## [WHAT IS EXPECTED]
According to the Challenge #4 write-up below, which specific LLM was involved in this prompt engineering problem?

## [PASSAGE]
BEGIN

Challenge #4: Getting an LLM response if only the last tool call didn’t work

Situation: The LLM would say “no emails were retrieved” if the last tool call was empty, regardless of previously retrieved emails

Task: This is a prompt engineering problem. We have to think like the LLM thinks (specifically, gpt-4o-mini in this case)

Actions:

  • Read the prompt written by the human coder. The previous prompt had ### No emails were retrieved..
  • Think like the LLM. If it sees ### No emails were retrieved. as the final instruction, it will naturally repeat this information.
  • Improve the prompt. I changed it to ### Retrieved Emails.
    • This wording is a subtle but important shift from a declaration to a header or separator.

Results:

  • Today is January 9 (the real date as I write)
  • When I ask to summarize emails in the last two months, the LLM searches for Nov and Dec 2025 and Jan 2026.
    • It’s funny how the LLM hedges its bets and actually searches for 3 months!
    • But we have to be aware that Jan 2026 is not yet in the email database.
  • Before this change to the prompt, the LLM’s response was “No emails were retrieved”, even though it did have emails from Nov and Dec.
  • After this change, it gives an informed response based on the emails from Nov and Dec, ignoring the missing emails from Jan 2026.

END

## [RECORD EXTRACTS]

BEGIN

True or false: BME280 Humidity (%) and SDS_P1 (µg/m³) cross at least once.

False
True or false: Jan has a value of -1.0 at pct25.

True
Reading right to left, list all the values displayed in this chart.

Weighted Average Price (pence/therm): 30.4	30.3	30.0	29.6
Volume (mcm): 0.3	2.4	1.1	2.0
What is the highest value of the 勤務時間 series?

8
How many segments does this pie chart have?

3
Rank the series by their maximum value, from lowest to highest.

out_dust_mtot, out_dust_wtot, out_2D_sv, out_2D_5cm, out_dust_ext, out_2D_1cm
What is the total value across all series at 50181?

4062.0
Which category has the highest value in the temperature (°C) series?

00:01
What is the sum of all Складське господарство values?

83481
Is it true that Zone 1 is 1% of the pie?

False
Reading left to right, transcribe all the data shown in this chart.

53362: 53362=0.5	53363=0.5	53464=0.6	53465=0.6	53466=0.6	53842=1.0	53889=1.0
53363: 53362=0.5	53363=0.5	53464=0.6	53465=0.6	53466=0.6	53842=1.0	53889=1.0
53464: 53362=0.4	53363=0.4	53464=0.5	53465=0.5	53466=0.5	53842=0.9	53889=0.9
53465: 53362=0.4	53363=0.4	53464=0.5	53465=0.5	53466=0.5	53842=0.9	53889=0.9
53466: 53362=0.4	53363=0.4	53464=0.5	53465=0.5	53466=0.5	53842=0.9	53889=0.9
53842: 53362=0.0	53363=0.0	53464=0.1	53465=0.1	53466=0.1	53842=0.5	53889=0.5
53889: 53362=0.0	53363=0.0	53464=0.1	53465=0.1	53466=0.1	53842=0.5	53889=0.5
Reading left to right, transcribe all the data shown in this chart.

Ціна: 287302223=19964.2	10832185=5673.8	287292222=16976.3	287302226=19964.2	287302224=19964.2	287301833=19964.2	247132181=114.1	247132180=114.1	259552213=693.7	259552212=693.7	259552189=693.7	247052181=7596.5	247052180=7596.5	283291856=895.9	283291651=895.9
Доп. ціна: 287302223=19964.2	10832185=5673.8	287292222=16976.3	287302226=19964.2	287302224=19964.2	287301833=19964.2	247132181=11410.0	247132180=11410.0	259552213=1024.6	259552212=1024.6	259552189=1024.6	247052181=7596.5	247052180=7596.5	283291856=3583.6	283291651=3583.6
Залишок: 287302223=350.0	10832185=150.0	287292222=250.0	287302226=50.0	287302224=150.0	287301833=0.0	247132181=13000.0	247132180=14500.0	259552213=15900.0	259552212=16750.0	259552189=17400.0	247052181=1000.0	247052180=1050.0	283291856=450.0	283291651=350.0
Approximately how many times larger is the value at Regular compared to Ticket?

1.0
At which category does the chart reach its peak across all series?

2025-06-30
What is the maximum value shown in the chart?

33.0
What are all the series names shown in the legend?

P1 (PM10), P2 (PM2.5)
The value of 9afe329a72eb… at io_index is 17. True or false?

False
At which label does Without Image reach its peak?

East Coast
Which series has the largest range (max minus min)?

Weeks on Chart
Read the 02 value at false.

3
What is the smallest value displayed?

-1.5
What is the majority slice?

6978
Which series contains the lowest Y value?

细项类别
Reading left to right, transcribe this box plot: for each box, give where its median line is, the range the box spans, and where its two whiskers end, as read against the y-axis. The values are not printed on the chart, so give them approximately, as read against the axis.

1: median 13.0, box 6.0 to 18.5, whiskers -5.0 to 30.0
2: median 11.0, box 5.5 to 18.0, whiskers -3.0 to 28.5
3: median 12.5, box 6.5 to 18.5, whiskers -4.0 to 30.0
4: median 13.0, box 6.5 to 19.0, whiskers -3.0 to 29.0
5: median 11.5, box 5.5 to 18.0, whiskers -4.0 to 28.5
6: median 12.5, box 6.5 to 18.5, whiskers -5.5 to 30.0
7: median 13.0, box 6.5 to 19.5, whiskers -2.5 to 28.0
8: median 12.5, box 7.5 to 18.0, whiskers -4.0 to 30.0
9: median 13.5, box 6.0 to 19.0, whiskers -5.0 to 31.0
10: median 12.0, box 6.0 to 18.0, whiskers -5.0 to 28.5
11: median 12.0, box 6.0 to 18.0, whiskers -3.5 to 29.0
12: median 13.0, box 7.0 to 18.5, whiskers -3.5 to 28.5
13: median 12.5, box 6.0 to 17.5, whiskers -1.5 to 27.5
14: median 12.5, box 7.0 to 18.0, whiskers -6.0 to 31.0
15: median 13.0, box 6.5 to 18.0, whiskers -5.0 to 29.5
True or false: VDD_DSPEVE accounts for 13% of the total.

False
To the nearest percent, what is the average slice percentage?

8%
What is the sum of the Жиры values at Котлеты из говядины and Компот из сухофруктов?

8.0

END

## [EXERCISE ANSWER]
gpt-4o-mini